=== Excerpt ===

ARLIS/New York Chapter
BYLAWS
(first adopted 1973?: Amended 1978; 17 December 1981; 25 March and 27 March
1987;
4 October 1988; 11 September 1990; 23 October 2000)
Article I. Name.
The metropolitan New York Chapter of ARLIS/North America shall be called
ARLIS/New York (Art Libraries Society of New York.
Article II. Purpose. (Amended 4 October. 1988)
ARLIS/New York shall further the purposes of ARLIS/North America within the
New York Metropolitan Area.
- ARLIS/New York is organized and will be operated exclusively for
charitable and educational purposes with in the meaning of Section 501 © (3)
of the Internal Revenue Code of 1954, as amended, in order to advance the
cause of art librarianship and to promote the development, good management,
and enlightened use of all art libraries and visual resources collections. In
furtherance of such purpose, the organization is authorized:
- To promote the continuing professional education of its members and the
general knowledge of the public by sponsoring conferences, seminars,
lectures, workshops, and other exchanges of information and materials
concerning all aspects of art librarianship and visual resources
curatorship;
- To stimulate greater use of art libraries and visual resources
collections by sponsoring, supporting, or publishing resources directories,
bibliographies, inventories, periodical journals, occasional papers,
reports, and related materials concerning the organization and retrieval of
art information;
- To foster excellence in art librarianship and the visual arts by
establishing standards for art libraries and visual resources collections,
by promoting improvements in the academic education, of art librarians and
visual resources curators, by sponsoring awards for outstanding achievement,
and by other means to that end;
- To engage in any activities conducive to furthering the organizations
purposes, providing that such activities may be lawfully carried on by an
organization exempt from federal income tax under sections 501 © (3) of the
Internal Revenue Code of 1954, as amended (of the corresponding provision of
any future United States internal revenue law).
- No part of the net income of ARLIS/New York shall inure to the benefit of
or be distributable to its directors, officers, or other private persons,
except that the organization shall be authorized and empowered to pay
reasonable compensation for services actually rendered and to make payments
and distributions in furtherance of the purposes and objectives of this
organization. No substantial part of the activities of the organization shall
be carrying on of propaganda or otherwise attempting to influence legislation,
and the organization shall not participate in or intervene in any political
campaign on behalf of any candidate for public office.
- Notwithstanding any other provisions set forth in these Articles
of Incorporation (or constitution), at any time during which it is deemed a
private foundation, the organization shall not engage in any act of
self-dealing as defined in Section 4941(d) of the Internal Revenue Code of
1986 or corresponding provisions of any subsequent federal tax laws; the
organization shall not make any investments in such manner as to subject the
organization to the tax imposed by Section 4944 of the Internal Revenue Code
of 1986 or corresponding provisions of any subsequent tax laws and the
organization shall not make any taxable expenditures as defined in Section
4945(d) of the Internal Revenue Code of 1986 or corresponding provisions of
any subsequent federal tax laws.

=== Information supplied ===

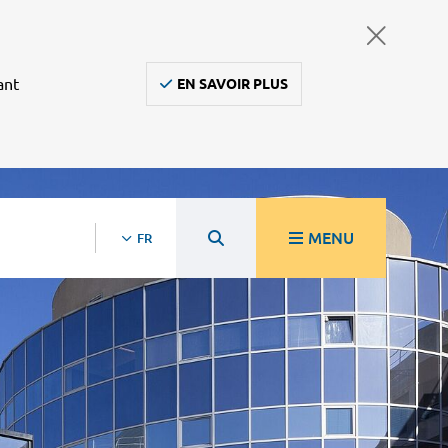
ant
EN SAVOIR PLUS
MENU
FR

===

Required actions
1) According to the ARLIS/New York bylaws, within what area does the chapter further the purposes of ARLIS/North America?
2) Pick up the ARLIS/New York bylaws after their last sentence and continue them.
The lines above are material separate from the ARLIS/New York bylaws.

Outputs in order
1) Within the New York Metropolitan Area.

2)
- Notwithstanding any other provision of these articles (or constitution)
the organization shall not conduct or carry on any activities not permitted to
be conducted or carry on by an organization exempt form tax under Section
501©3 of the Internal Revenue Code of 1986, or corresponding provisions of any
subsequent tax laws, or any an organization contributions to which are to be
deductible under section 170©(2) of such code or corresponding provisions of
any subsequent federal tax laws.
Article III. Membership.
- Eligibility.
- Membership is open to all members of ASLIS/NA wishing to affiliate with
the New York Chapter [Amended 11 Sept. 1990]
- [Deleted 11 Sept. 1990]
- Membership of the chapter shall consists of the following classes: [Added
11 Sept. 1990]
- Individual membership class including student membership, unemployed
membership and retired membership.
- Institutional membership class and business affiliate class.
- Honorary Life membership class, which is awarded by the Executive Board
of ARLIS/NY.
- Dues.
- Annual dues for membership become due January 1st.
- Dues shall be proposed by the Executive Board and shall be ratified by a
majority of those members voting at the annual business meeting.
- Privileges.
- Individual members in good standing and Honorary Life members shall have
the right to vote and hold elected office. [Amended 23 October 2000]
- One person selected by each Institutional member or Business Affiliate
member shall be designated as the representative for that organisation. That
representative shall have the right to vote and hold elected office.
[Amended 23 October 2000]
- All Individual members, Honorary Life members, Institutional members and
Business Affiliate members shall receive the Society's periodicals,
announcements of meetings and other notices of general interest. [Amended 23
October 2000]
Article IV. Officers.
- The elected officers of the chapter shall be the Chairperson,
Vice-Chairperson /Chairperson-Elect), the Secretary, and the Treasurer.
- Qualifications.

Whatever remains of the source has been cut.